En ce qui concerne la légalité de la décision fixant le pays de renvoi :
5. Aux termes de l'article L. 721-4 du code de l'entrée et du séjour des étrangers et du droit d'asile : " L'autorité administrative peut désigner comme pays de renvoi : / 1° Le pays dont l'étranger a la nationalité, sauf si l'Office français de protection des réfugiés et apatrides ou la Cour nationale du droit d'asile lui a reconnu la qualité de réfugié ou lui a accordé le bénéfice de la protection subsidiaire ou s'il n'a pas encore été statué sur sa demande d'asile ; / 2° Un autre pays pour lequel un document de voyage en cours de validité a été délivré en application d'un accord ou arrangement de réadmission européen ou bilatéral ; / 3° Ou, avec l'accord de l'étranger, tout autre pays dans lequel il est légalement admissible. / Un étranger ne peut être éloigné à destination d'un pays s'il établit que sa vie ou sa liberté y sont menacées ou qu'il y est exposé à des traitements contraires aux stipulations de l'article 3 de la Convention européenne de sauvegarde des droits de l'homme et des libertés fondamentales du 4 novembre 1950. ". Aux termes de l'article 3 de la convention européenne de sauvegarde des droits de l'homme et des libertés fondamentales : " Nul ne peut être soumis à la torture ni à des peines ou traitements inhumains ou dégradants. ". Il résulte de ces dispositions que l'autorité administrative chargée de prendre la décision fixant le pays de renvoi d'un étranger a l'obligation de s'assurer, au vu du dossier dont elle dispose et sous le contrôle du juge, que les mesures qu'elle prend n'exposent pas l'étranger à des risques sérieux pour sa liberté ou son intégrité physique, non plus qu'à des traitements contraires à l'article 3 de la convention européenne de sauvegarde des droits de l'homme et des libertés fondamentales.
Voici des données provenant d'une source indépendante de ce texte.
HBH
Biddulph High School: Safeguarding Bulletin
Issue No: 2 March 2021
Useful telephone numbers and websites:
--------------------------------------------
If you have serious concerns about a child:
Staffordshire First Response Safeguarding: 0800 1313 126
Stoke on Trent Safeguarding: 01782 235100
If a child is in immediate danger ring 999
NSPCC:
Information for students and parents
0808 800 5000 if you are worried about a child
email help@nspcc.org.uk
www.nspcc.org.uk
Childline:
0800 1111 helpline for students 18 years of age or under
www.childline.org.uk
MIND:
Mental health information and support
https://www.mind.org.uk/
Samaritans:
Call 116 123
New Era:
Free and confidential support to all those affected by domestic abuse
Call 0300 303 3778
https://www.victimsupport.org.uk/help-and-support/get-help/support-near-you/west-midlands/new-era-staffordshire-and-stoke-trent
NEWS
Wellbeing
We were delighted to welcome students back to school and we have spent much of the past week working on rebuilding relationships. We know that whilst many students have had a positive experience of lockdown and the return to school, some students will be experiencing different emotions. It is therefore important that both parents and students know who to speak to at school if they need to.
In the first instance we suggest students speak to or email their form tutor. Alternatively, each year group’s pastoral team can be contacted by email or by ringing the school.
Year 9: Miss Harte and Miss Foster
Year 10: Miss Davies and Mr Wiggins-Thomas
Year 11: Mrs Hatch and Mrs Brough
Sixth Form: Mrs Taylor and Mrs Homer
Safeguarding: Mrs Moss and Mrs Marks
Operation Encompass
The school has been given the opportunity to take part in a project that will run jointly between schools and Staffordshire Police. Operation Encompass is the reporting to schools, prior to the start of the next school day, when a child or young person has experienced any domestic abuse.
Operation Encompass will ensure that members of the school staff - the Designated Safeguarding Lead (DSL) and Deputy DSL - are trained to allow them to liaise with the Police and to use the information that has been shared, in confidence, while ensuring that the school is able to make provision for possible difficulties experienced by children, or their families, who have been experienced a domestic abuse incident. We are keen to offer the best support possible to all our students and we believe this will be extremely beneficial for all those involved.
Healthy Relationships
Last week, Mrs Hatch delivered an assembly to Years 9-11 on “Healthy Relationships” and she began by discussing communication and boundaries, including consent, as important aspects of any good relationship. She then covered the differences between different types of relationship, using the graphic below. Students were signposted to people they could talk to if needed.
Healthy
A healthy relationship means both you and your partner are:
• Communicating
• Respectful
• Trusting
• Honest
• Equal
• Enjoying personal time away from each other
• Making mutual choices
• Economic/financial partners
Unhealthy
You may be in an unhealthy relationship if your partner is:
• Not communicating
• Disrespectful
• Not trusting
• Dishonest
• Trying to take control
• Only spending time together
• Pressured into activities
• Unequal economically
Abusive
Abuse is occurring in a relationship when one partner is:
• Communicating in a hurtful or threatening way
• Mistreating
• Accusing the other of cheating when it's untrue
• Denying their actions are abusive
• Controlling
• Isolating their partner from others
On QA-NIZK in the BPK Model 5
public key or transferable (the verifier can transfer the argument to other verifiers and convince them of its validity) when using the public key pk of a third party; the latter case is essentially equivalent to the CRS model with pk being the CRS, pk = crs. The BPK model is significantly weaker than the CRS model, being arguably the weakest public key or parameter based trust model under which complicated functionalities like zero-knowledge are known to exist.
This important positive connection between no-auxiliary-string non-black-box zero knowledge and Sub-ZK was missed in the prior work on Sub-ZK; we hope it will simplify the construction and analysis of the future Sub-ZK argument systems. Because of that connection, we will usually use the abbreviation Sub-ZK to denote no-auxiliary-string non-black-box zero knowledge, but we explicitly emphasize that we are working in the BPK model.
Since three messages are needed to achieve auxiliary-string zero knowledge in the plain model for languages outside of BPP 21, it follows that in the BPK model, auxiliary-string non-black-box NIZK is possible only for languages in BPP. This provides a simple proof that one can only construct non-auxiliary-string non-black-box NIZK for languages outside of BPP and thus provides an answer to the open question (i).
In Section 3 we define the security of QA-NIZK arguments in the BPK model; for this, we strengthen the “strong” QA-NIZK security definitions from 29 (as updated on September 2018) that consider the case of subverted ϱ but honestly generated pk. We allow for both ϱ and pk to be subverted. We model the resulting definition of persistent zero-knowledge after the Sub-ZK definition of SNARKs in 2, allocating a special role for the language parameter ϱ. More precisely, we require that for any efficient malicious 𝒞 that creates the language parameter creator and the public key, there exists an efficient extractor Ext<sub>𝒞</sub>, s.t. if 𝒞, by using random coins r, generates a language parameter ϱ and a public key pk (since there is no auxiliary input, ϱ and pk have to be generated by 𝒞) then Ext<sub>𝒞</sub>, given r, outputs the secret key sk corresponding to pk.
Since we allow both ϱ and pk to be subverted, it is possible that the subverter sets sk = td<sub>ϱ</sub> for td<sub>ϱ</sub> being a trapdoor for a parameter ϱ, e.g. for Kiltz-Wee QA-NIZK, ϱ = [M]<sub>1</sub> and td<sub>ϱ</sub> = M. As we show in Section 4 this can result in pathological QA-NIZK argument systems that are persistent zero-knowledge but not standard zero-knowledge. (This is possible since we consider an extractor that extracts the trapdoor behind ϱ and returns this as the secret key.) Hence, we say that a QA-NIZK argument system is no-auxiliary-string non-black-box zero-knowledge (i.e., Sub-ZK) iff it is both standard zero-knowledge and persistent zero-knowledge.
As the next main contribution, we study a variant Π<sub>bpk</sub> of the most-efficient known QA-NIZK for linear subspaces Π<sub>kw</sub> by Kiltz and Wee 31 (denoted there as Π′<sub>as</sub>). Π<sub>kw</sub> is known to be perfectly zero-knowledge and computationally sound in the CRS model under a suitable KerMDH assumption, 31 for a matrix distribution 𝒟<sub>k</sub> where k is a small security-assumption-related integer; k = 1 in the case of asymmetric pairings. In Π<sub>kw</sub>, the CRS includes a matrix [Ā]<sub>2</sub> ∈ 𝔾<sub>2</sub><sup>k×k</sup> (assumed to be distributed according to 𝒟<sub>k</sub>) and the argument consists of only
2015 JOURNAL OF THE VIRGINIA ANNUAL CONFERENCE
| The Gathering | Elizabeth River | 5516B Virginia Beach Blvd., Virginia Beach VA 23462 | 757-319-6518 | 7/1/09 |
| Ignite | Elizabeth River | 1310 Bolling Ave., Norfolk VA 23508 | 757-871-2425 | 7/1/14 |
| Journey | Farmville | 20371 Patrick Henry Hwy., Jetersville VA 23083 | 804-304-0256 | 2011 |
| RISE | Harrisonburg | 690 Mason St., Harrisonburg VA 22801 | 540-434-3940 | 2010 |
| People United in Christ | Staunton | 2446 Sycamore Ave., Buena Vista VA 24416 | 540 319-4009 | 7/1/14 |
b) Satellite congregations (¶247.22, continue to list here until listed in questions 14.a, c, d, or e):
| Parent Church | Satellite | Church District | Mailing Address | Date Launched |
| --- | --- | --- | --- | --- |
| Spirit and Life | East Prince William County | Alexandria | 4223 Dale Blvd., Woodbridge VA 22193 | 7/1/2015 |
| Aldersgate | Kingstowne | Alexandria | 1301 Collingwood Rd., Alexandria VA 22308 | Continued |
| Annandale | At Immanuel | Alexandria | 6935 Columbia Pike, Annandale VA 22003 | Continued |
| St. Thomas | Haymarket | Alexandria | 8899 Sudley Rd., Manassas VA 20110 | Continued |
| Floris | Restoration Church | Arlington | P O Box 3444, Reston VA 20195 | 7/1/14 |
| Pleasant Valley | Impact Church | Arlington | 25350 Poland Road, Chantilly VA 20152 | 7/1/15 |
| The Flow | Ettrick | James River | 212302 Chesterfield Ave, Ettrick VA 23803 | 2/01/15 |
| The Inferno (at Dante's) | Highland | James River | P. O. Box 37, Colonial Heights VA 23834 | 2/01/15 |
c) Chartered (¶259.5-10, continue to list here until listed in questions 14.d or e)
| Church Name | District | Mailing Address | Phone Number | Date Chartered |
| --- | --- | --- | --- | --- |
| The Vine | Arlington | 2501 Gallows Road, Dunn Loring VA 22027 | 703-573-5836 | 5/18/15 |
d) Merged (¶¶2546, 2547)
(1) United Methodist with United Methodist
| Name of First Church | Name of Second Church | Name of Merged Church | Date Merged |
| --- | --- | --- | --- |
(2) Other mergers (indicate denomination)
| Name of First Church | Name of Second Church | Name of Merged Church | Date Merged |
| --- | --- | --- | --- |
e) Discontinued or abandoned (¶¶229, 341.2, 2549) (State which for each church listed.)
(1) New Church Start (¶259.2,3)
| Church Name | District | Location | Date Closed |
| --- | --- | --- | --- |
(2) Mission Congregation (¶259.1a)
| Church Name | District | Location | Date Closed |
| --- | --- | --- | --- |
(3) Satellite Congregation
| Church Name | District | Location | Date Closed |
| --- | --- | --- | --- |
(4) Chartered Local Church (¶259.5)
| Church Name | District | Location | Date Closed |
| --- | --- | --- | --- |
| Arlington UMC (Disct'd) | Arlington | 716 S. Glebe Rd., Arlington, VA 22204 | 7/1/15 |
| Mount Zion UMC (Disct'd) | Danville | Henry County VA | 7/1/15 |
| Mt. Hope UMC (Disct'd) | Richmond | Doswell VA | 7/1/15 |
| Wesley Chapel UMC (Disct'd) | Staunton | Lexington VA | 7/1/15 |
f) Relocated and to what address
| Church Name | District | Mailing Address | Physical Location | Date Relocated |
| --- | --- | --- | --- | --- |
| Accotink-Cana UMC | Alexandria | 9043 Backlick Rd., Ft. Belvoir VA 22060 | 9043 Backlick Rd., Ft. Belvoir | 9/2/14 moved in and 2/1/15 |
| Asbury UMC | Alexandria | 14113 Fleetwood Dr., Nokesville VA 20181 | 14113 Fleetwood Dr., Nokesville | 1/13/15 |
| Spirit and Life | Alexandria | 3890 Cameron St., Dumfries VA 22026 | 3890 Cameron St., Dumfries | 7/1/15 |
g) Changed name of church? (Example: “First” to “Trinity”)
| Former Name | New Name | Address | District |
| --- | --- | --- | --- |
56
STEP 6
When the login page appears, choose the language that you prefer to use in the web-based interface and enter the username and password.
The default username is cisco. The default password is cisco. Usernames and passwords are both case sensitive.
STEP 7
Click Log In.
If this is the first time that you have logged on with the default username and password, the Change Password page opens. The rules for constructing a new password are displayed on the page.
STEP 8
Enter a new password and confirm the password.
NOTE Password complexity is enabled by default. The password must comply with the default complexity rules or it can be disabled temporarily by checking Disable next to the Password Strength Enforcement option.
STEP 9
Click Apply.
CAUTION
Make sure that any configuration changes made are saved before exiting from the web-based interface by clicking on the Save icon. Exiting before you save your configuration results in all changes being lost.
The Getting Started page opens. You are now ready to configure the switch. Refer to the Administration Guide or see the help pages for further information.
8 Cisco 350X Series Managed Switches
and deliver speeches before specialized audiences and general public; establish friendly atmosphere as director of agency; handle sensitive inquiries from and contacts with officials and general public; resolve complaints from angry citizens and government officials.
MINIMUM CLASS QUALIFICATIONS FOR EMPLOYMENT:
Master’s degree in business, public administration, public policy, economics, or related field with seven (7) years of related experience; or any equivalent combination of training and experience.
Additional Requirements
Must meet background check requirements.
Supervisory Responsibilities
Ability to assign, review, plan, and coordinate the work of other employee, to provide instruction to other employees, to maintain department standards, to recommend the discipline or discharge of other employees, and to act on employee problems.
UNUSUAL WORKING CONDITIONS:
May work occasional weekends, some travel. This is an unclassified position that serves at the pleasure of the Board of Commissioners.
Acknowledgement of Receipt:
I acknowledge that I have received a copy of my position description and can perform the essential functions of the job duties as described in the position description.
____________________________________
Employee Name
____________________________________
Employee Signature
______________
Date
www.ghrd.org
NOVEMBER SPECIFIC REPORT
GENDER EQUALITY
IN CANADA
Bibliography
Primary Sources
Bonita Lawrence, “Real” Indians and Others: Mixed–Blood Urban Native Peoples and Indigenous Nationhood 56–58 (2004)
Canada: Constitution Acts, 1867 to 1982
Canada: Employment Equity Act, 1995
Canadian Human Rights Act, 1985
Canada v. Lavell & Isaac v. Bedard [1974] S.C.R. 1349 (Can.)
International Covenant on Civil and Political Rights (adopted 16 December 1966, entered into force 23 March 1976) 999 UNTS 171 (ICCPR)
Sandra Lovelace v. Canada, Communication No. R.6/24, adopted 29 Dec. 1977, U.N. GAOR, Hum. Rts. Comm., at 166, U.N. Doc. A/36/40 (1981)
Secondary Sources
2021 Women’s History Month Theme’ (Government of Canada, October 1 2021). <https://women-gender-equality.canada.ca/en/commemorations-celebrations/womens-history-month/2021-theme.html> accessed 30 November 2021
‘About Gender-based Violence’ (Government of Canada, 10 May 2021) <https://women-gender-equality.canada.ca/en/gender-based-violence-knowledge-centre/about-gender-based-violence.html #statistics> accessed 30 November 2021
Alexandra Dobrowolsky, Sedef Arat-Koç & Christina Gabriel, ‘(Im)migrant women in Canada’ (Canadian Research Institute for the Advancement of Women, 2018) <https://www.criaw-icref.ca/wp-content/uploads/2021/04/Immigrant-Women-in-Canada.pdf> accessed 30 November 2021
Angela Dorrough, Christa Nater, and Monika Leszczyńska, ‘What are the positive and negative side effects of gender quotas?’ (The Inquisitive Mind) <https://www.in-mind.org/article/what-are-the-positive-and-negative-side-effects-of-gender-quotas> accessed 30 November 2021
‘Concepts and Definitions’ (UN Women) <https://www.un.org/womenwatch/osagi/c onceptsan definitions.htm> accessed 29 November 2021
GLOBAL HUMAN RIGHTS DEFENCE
Elle est en droit de prendre en considération à cet effet les décisions de l'Office français de protection des réfugiés et apatrides ou de la Cour nationale du droit d'asile ayant statué sur la demande d'asile du requérant, sans pour autant être liée par ces éléments.
6. M. B... fait valoir qu'il a fui la Sierra-Léone après avoir été rejeté par sa famille et avoir subi des violences et des discriminations après que son orientation sexuelle a été dévoilée et craindre pour ces motifs encourir des risques de traitements inhumains et dégradants en Sierra Léone. Il fait valoir qu'il peut vivre librement en France et qu'il entretient depuis 2019 une relation avec M. A... C..., un compatriote, lequel s'est vu reconnaître la qualité de réfugié par une décision de la CNDA du 30 décembre 2021 en raison de son orientation sexuelle. Il produit un extrait du rapport 2020 d'Amnesty international sur la situation au Sierra-Léone, des jurisprudences récentes de la CNDA desquelles il ressort que l'homosexualité, considérée comme un délit, passible de lourdes peine d'emprisonnement est très sévèrement réprimée dans son pays d'origine. Il produit, par ailleurs, de nombreuses attestations de responsables d'associations LGBT, qui indiquent qu'il participe activement aux animations proposées par celles-ci et qu'il vit désormais en couple avec M. A.... Par suite, dans les circonstances de l'espèce, et au vu des pièces produites postérieurement à l'examen de sa demande par la CNDA, M. B... est fondé à soutenir que les dispositions de l'article L. 721-4 du code de l'entrée et du séjour des étrangers et du droit d'asile et les stipulations de l'article 3 de la convention européenne de sauvegarde des droits de l'homme et des libertés fondamentales ont été méconnues et à demander, pour ce seul motif, l'annulation de l'arrêté attaqué en tant qu'il fixe le pays dont il a la nationalité comme pays de renvoi.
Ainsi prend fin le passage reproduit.